--- YOUR ASSIGNMENT ---
From the write-up on Pinecone and its competitors below, pull out the passage that starts with the words containing "Competition" and ends with "other data types.", copying it word for word.

--- DOCUMENT EXTRACT ---
For instance, customers can take language, text, documents, paragraphs, or search queries and pass them through OpenAI’s models, get embeddings, store those embeddings in Pinecone, then query those by similarity, relevance, etc. Instead of using a traditional keyword search for an answer, they could use Pinecone to retrieve the most relevant semantic answers and then use generative AI models to synthesize the results into one answer.

Market Size

It is estimated that up to 80% of generated data will be unstructured by 2025. Unstructured data already accounted for 80% of the world’s enterprise data in February 2023 and is estimated to grow at 55-65% annually, outpacing the growth of structured data, which is estimated to grow at 12% annually.

Vector databases like Pinecone are designed to store, index, and retrieve high-dimensional vectors and unlock value from unstructured data, making them an ideal choice for various machine-learning applications, including image and text classification, recommendation systems, and anomaly detection. As such, the size and growth of Pinecone’s addressable market are tied to the size and growth of its applications:

Competition

Redis Labs: Redis Labs sponsors the open-source database Redis and is the commercial provider of Redis Enterprise, a real-time data platform. Redis was founded in 2011 and has raised $356.8 million from investors including Bain Capital Ventures, TCV, Francisco Partners, Tiger Global Management, and SoftBank. It raised a Series G round in 2021 valuing it at over $2 billion. Redis is a key-value cache server that can store a mapping of keys to values, while Pinecone is a vector search engine specifically designed for machine learning and aimed at data scientists. Redis Labs released its vector database solution through its Vector Similarity Search capability in 2022. Like Pinecone, it allows developers to retrieve information based on audio, natural language, images, video clips, voice recordings, and other data types.

Qdrant: Qdrant is an open-source vector database and vector similarity search engine written in Rust. Qdrant provides vector similarity search services with an API to store, index, and manage massive embedding vectors. It was founded in 2021 and has raised $9.8 million from investors like Amr Awadallah (co-founder and ex-CTO of Cloudera). While Qdrant is open-sourced, it does not offer a free tier for its managed cloud services, unlike Pinecone. In April 2023, it launched its managed cloud offering to help developers through one-click deployments, automated version upgrades, and backups.

Chroma: Founded in 2022, Chroma is an open-source embedding database. It lets developers add state and memory to their AI-enabled applications. Developers use Chroma to give LLMs pluggable knowledge and prevent hallucinations. It has raised $20 million in funding.

Weaviate: Weaviate is an open-source vector search engine that enables users to scale their machine-learning models. It stores both objects and vectors, allowing for the combination of vector search with structured filtering. In addition, it offers the fault tolerance and scalability of a cloud-native database. It can be accessed through GraphQL, REST, and various language clients.

--- GIVEN DATA ---
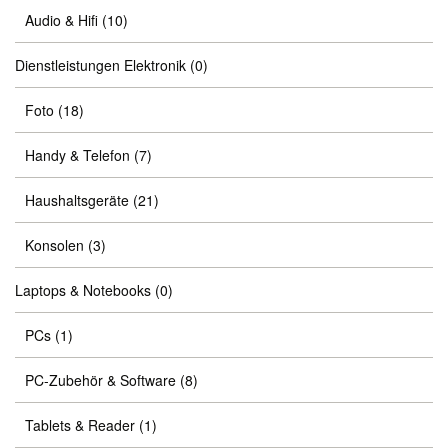
Audio & Hifi
(10)
Dienstleistungen Elektronik
(0)
Foto
(18)
Handy & Telefon
(7)
Haushaltsgeräte
(21)
Konsolen
(3)
Laptops & Notebooks
(0)
PCs
(1)
PC-Zubehör & Software
(8)
Tablets & Reader
(1)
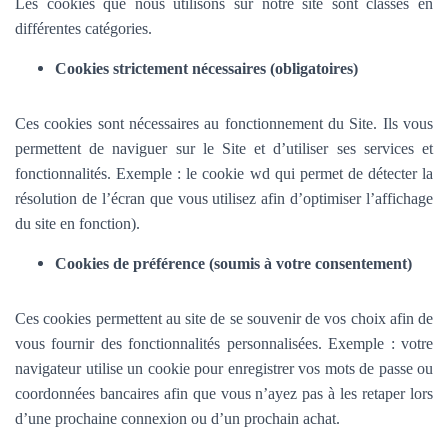
Les cookies que nous utilisons sur notre site sont classés en
différentes catégories.
Cookies strictement nécessaires (obligatoires)
Ces cookies sont nécessaires au fonctionnement du Site. Ils vous
permettent de naviguer sur le Site et d’utiliser ses services et
fonctionnalités.
Exemple : le cookie wd qui permet de détecter la
résolution de l’écran que vous utilisez afin d’optimiser l’affichage
du site en fonction).
Cookies de préférence (soumis à votre consentement)
Ces cookies permettent au site de se souvenir de vos choix afin de
vous fournir des fonctionnalités personnalisées. Exemple :
votre
navigateur utilise un cookie pour enregistrer vos mots de passe ou
coordonnées bancaires afin que vous n’ayez pas à les retaper lors
d’une prochaine connexion ou d’un prochain achat.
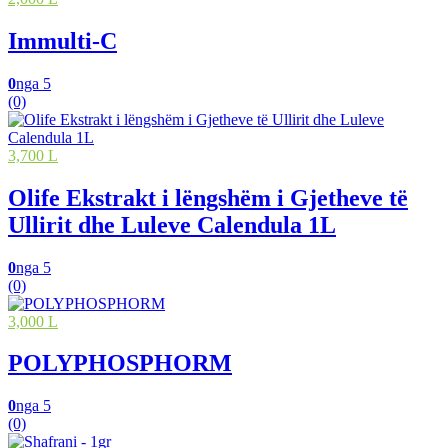
Immulti-C
0
nga 5
(0)
3,700 L
Olife Ekstrakt i lëngshëm i Gjetheve të
Ullirit dhe Luleve Calendula 1L
0
nga 5
(0)
3,000 L
POLYPHOSPHORM
0
nga 5
(0)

--- ANSWER TO THE PROBLEM ---
Competition

Redis Labs: Redis Labs sponsors the open-source database Redis and is the commercial provider of Redis Enterprise, a real-time data platform. Redis was founded in 2011 and has raised $356.8 million from investors including Bain Capital Ventures, TCV, Francisco Partners, Tiger Global Management, and SoftBank. It raised a Series G round in 2021 valuing it at over $2 billion. Redis is a key-value cache server that can store a mapping of keys to values, while Pinecone is a vector search engine specifically designed for machine learning and aimed at data scientists. Redis Labs released its vector database solution through its Vector Similarity Search capability in 2022. Like Pinecone, it allows developers to retrieve information based on audio, natural language, images, video clips, voice recordings, and other data types.